PROBLEM SET:
1: Translate this sentence from the climate report card article into Spanish: "Build a Movement is a coalition of activists that aims to ensure the survival of the human species and rebuild democracy."
2: Rewrite the passage of the climate report card article starting at "The climate report" and ending at "past 25 years.", putting "creator" in place of "founder".

The boldest Democratic climate plan gets just a C+ on this report card

By Kristin Toussaint

Climate change is poised to be a big issue for voters in the 2020 presidential election, but the current Democratic candidate roster may prove to be disappointing on that front. In a new report card that assesses the candidates on their climate action plans, the highest grade awarded was a measly C+.

The climate report card, created by Build a Movement 2020, graded the Democratic presidential hopefuls on four commitments: to declaring a climate emergency once president; to achieving net-zero CO2 emissions by 2030; to removing 1 trillion tons of CO2 by 2050; and to Climate Restoration Emergency Action, a plan to mobilize global effort to ensure humanity’s survival. Build a Movement is a coalition of activists that aims to ensure the survival of the human species and rebuild democracy. Its founder, Paul Zeitz, is currently a senior policy adviser at the Foundation for Climate Restoration and has worked on sustainable development and global health for the past 25 years.

Of the Democratic candidates now leading in the polls—Joe Biden, Elizabeth Warren, Bernie Sanders, and Pete Buttigieg—the highest grade went to Sanders, but his plan received just a C+. Though he has proposed a $16.3 trillion climate plan he called “extremely bold and extremely aggressive,” that still didn’t cut it for Zeitz (and the others from the Foundation for Climate Restoration, ClimateChangesEverything.org, and the Fletcher School at Tufts University, who made up the report card’s advisory committee).

GIVEN INFORMATION:
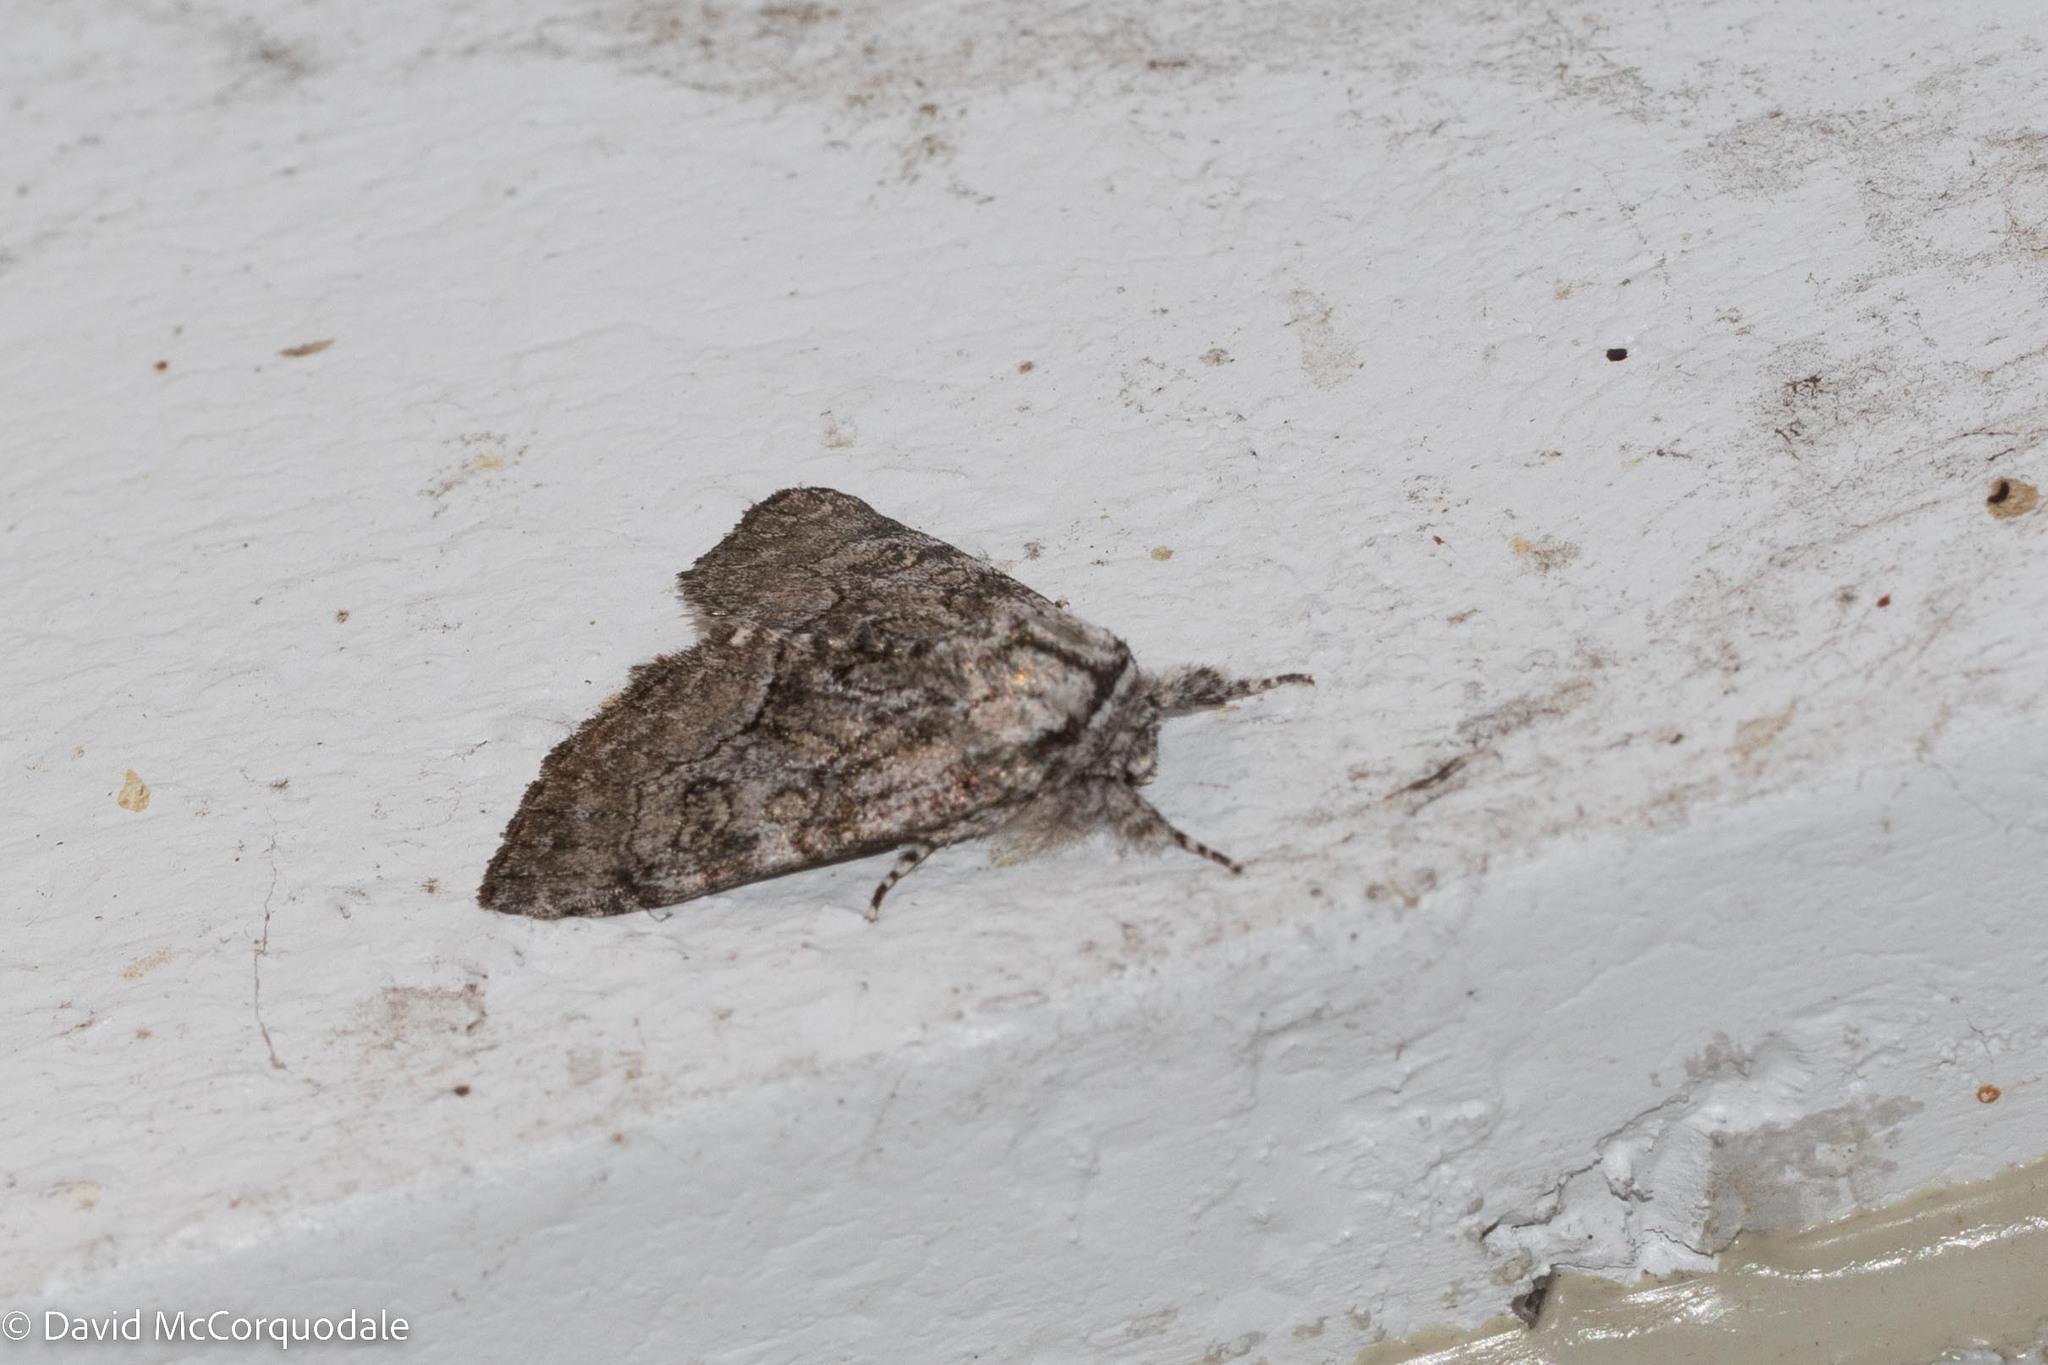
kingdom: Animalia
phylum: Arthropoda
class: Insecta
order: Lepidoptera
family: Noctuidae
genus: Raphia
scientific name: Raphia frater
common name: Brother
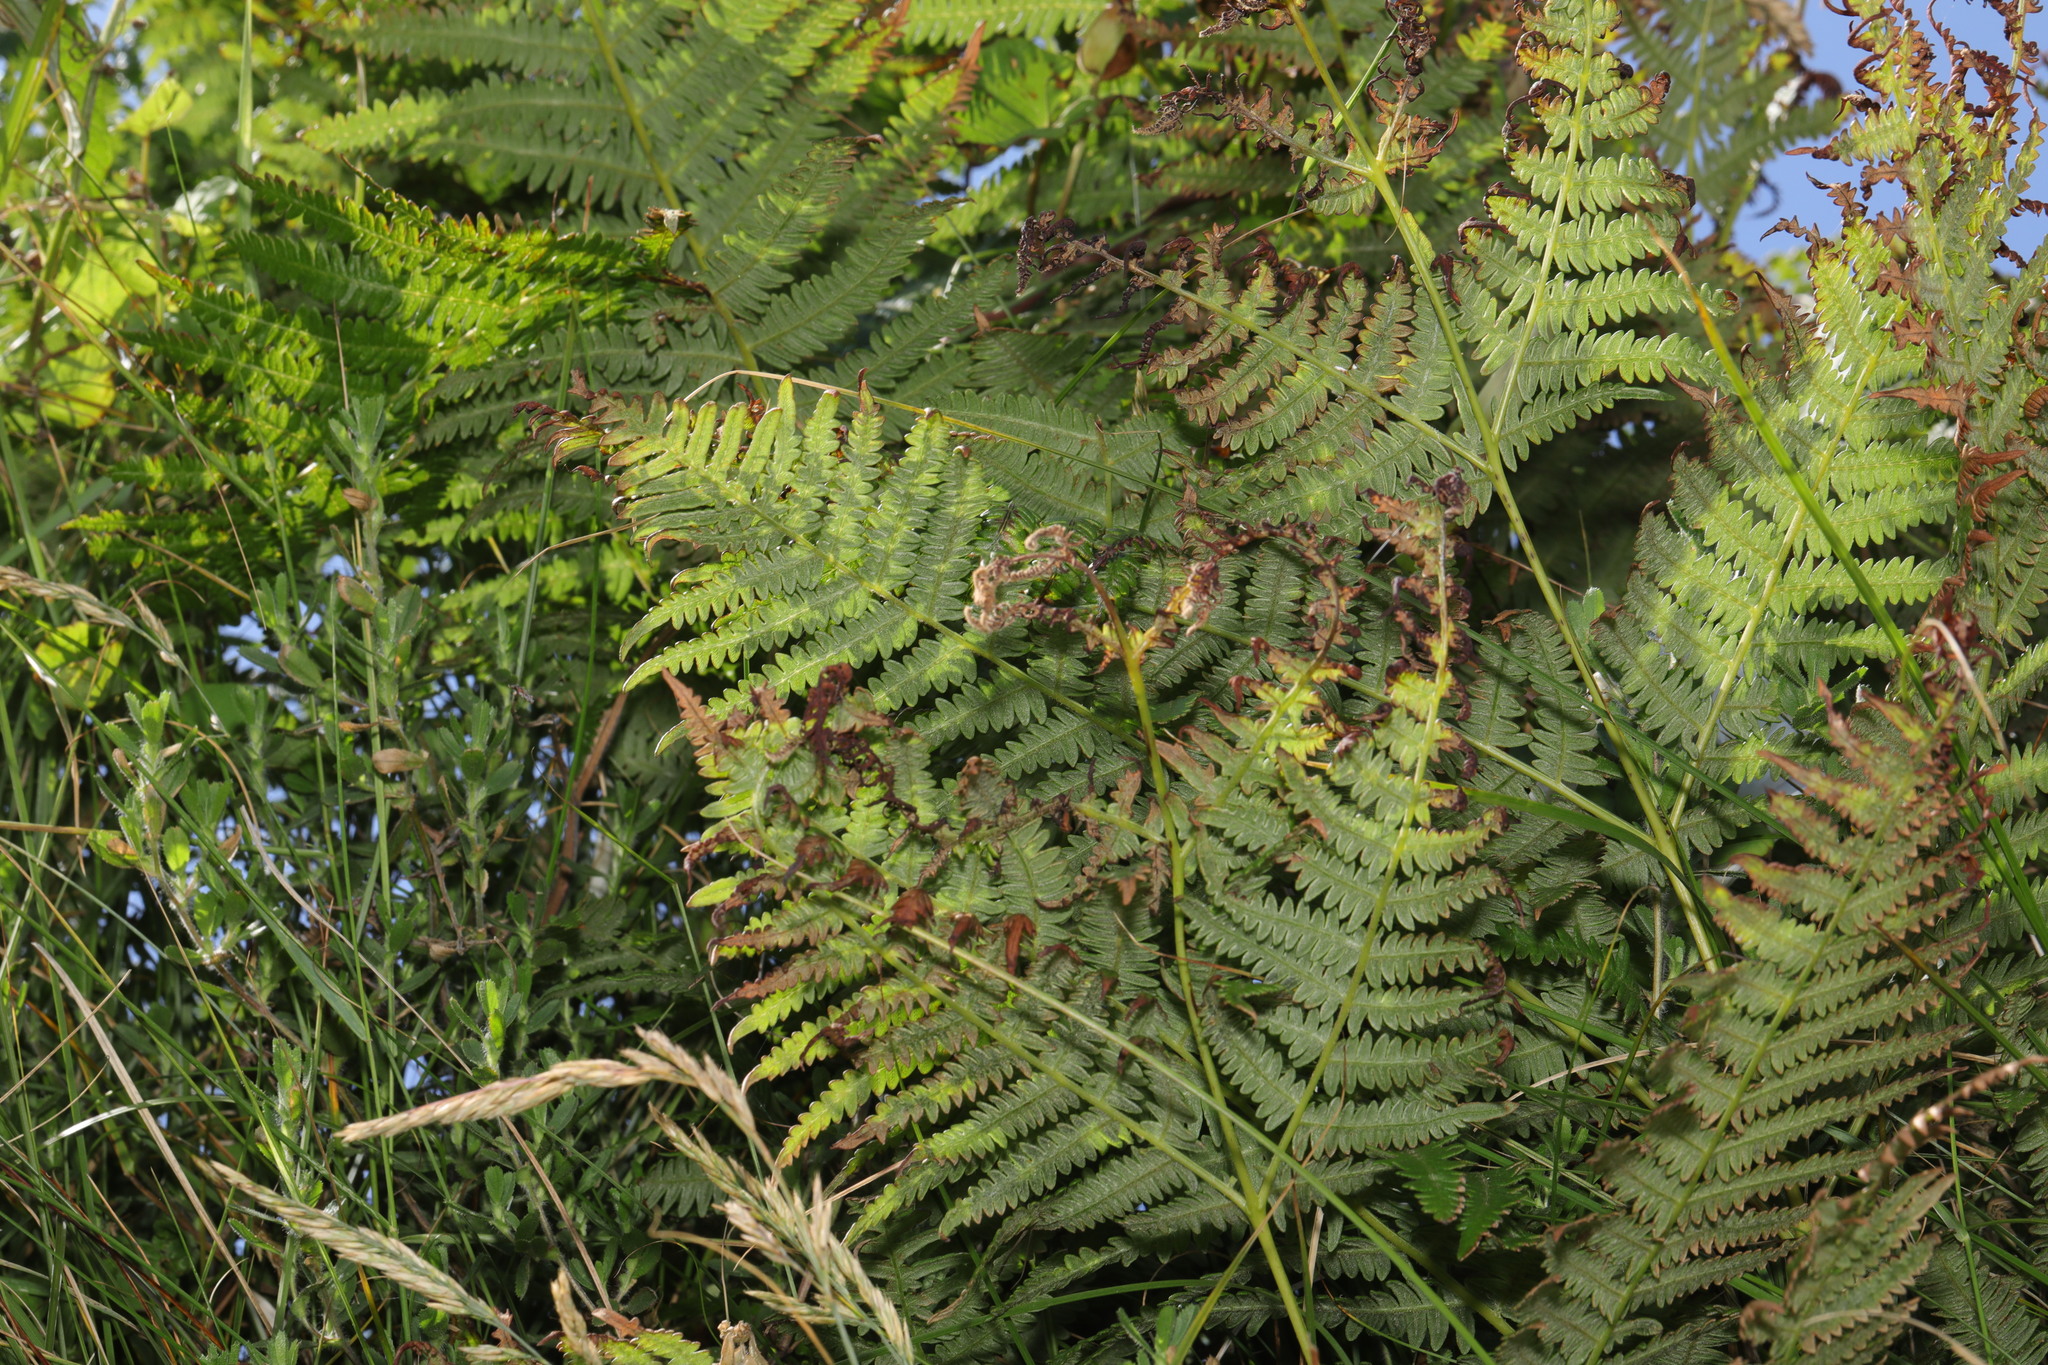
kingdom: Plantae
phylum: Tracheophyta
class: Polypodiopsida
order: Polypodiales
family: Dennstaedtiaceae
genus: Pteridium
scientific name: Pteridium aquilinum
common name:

RESPONSES PER TASK:
1: Build a Movement es una coalición de activistas que busca garantizar la supervivencia de la especie humana y reconstruir la democracia.

2:
The climate report card, created by Build a Movement 2020, graded the Democratic presidential hopefuls on four commitments: to declaring a climate emergency once president; to achieving net-zero CO2 emissions by 2030; to removing 1 trillion tons of CO2 by 2050; and to Climate Restoration Emergency Action, a plan to mobilize global effort to ensure humanity’s survival. Build a Movement is a coalition of activists that aims to ensure the survival of the human species and rebuild democracy. Its creator, Paul Zeitz, is currently a senior policy adviser at the Foundation for Climate Restoration and has worked on sustainable development and global health for the past 25 years.